Problem description: Return the exact lines from the one containing "bowl: none [163,751,346,840]" through the final line of the material below, with both ends kept.

★ ★ ★ ★ ★

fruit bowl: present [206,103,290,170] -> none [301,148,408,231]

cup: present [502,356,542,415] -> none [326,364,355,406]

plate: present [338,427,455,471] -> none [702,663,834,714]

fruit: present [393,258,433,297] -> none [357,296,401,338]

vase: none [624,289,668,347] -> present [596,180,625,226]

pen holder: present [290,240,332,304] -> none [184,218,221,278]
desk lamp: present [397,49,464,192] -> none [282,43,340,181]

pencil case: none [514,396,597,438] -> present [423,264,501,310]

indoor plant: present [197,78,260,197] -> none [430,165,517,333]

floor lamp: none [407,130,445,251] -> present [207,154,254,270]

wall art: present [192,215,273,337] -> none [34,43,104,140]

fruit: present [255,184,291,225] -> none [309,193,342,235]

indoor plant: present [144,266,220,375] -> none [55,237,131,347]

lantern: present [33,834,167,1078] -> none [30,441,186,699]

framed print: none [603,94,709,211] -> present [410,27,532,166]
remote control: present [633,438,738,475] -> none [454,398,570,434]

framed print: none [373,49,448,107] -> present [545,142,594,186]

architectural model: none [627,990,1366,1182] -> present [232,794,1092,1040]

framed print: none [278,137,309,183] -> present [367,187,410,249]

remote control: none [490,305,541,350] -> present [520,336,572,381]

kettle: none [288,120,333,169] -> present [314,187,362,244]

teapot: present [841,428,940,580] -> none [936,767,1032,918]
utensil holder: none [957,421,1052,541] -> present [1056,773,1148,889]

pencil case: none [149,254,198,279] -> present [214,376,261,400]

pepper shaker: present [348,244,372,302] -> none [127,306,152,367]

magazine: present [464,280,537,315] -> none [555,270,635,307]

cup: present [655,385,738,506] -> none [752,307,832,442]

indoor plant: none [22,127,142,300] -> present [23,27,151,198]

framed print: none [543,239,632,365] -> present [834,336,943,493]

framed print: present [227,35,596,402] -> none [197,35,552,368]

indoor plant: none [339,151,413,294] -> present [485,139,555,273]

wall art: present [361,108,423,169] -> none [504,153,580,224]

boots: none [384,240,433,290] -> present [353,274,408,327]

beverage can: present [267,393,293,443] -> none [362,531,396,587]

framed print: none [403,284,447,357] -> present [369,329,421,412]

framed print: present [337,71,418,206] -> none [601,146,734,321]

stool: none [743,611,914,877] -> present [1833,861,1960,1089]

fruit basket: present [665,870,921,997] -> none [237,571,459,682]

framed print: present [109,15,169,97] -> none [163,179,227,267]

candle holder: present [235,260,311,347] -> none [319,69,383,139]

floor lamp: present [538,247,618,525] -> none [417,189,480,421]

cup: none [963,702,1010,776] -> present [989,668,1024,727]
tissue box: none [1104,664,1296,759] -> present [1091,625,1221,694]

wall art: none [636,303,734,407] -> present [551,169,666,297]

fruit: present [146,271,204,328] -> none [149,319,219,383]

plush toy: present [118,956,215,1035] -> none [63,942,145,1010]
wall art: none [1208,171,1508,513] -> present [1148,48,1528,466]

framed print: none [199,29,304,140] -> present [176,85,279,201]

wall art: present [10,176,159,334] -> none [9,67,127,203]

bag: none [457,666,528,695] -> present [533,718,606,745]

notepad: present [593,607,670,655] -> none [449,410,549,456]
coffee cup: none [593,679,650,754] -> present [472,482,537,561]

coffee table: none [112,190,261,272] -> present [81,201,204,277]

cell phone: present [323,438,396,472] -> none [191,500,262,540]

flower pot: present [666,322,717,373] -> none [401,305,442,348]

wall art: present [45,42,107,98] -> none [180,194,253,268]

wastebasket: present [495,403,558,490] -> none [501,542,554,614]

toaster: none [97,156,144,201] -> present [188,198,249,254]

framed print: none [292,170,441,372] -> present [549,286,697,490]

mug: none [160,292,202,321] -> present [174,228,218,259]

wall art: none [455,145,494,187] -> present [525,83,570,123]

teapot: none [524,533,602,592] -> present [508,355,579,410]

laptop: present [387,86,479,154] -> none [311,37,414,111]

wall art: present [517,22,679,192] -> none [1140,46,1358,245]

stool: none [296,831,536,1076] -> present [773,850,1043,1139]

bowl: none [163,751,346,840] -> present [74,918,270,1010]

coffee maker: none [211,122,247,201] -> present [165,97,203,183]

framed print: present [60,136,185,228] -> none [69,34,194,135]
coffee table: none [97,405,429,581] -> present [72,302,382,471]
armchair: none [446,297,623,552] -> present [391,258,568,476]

★ ★ ★ ★ ★

Answer box:
bowl: none [163,751,346,840] -> present [74,918,270,1010]

coffee maker: none [211,122,247,201] -> present [165,97,203,183]

framed print: present [60,136,185,228] -> none [69,34,194,135]
coffee table: none [97,405,429,581] -> present [72,302,382,471]
armchair: none [446,297,623,552] -> present [391,258,568,476]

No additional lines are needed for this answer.